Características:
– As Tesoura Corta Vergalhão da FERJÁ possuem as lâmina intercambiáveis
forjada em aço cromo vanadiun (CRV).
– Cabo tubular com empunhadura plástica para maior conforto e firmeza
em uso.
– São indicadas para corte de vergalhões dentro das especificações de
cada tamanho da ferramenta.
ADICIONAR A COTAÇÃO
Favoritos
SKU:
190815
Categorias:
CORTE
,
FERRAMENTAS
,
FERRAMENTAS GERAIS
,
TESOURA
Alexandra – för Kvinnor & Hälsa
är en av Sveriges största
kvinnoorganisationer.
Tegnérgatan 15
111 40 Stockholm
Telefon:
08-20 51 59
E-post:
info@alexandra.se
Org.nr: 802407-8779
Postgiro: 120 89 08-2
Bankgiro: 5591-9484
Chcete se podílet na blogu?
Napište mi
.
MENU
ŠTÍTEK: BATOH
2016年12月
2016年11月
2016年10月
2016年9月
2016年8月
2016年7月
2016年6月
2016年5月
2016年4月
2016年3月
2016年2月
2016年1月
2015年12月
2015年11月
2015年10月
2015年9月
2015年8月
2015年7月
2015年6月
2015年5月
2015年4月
_ _ _ _ _
Task prompt: The answer should be a single number: how many lines of the entries hold "para".

Answer to this exercise: 2